Information
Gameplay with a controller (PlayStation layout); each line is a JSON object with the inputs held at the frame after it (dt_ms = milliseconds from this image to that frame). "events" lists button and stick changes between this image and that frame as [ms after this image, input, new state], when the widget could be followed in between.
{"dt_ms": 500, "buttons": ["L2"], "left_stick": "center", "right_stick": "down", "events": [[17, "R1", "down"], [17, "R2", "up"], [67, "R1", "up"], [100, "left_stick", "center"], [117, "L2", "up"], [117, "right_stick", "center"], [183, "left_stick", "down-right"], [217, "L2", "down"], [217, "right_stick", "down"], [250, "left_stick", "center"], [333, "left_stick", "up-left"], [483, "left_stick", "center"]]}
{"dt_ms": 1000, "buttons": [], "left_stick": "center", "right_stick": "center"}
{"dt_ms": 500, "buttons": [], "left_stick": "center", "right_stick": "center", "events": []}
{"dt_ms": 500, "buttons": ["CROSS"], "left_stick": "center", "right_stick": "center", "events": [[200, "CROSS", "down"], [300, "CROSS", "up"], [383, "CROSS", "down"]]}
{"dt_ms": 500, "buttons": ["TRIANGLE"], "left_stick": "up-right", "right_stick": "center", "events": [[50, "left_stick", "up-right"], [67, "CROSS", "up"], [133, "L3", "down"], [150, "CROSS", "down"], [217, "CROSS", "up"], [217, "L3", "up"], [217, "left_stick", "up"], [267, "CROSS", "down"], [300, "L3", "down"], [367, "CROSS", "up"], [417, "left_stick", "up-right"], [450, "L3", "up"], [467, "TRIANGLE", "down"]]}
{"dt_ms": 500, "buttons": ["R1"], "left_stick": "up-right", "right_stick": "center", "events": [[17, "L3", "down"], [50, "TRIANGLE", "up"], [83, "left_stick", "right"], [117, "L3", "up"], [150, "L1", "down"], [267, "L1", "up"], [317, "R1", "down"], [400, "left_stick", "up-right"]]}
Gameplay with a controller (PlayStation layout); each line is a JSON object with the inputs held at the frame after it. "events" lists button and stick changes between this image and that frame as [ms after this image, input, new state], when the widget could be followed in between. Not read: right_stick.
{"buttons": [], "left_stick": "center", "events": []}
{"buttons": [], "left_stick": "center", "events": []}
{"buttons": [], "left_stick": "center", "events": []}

What is being asked
Transcribe all the material, making sure each line matches the original.

Result
Gameplay with a controller (PlayStation layout); each line is a JSON object with the inputs held at the frame after it (dt_ms = milliseconds from this image to that frame). "events" lists button and stick changes between this image and that frame as [ms after this image, input, new state], when the widget could be followed in between.
{"dt_ms": 500, "buttons": ["L2"], "left_stick": "center", "right_stick": "down", "events": [[17, "R1", "down"], [17, "R2", "up"], [67, "R1", "up"], [100, "left_stick", "center"], [117, "L2", "up"], [117, "right_stick", "center"], [183, "left_stick", "down-right"], [217, "L2", "down"], [217, "right_stick", "down"], [250, "left_stick", "center"], [333, "left_stick", "up-left"], [483, "left_stick", "center"]]}
{"dt_ms": 1000, "buttons": [], "left_stick": "center", "right_stick": "center"}
{"dt_ms": 500, "buttons": [], "left_stick": "center", "right_stick": "center", "events": []}
{"dt_ms": 500, "buttons": ["CROSS"], "left_stick": "center", "right_stick": "center", "events": [[200, "CROSS", "down"], [300, "CROSS", "up"], [383, "CROSS", "down"]]}
{"dt_ms": 500, "buttons": ["TRIANGLE"], "left_stick": "up-right", "right_stick": "center", "events": [[50, "left_stick", "up-right"], [67, "CROSS", "up"], [133, "L3", "down"], [150, "CROSS", "down"], [217, "CROSS", "up"], [217, "L3", "up"], [217, "left_stick", "up"], [267, "CROSS", "down"], [300, "L3", "down"], [367, "CROSS", "up"], [417, "left_stick", "up-right"], [450, "L3", "up"], [467, "TRIANGLE", "down"]]}
{"dt_ms": 500, "buttons": ["R1"], "left_stick": "up-right", "right_stick": "center", "events": [[17, "L3", "down"], [50, "TRIANGLE", "up"], [83, "left_stick", "right"], [117, "L3", "up"], [150, "L1", "down"], [267, "L1", "up"], [317, "R1", "down"], [400, "left_stick", "up-right"]]}
Gameplay with a controller (PlayStation layout); each line is a JSON object with the inputs held at the frame after it. "events" lists button and stick changes between this image and that frame as [ms after this image, input, new state], when the widget could be followed in between. Not read: right_stick.
{"buttons": [], "left_stick": "center", "events": []}
{"buttons": [], "left_stick": "center", "events": []}
{"buttons": [], "left_stick": "center", "events": []}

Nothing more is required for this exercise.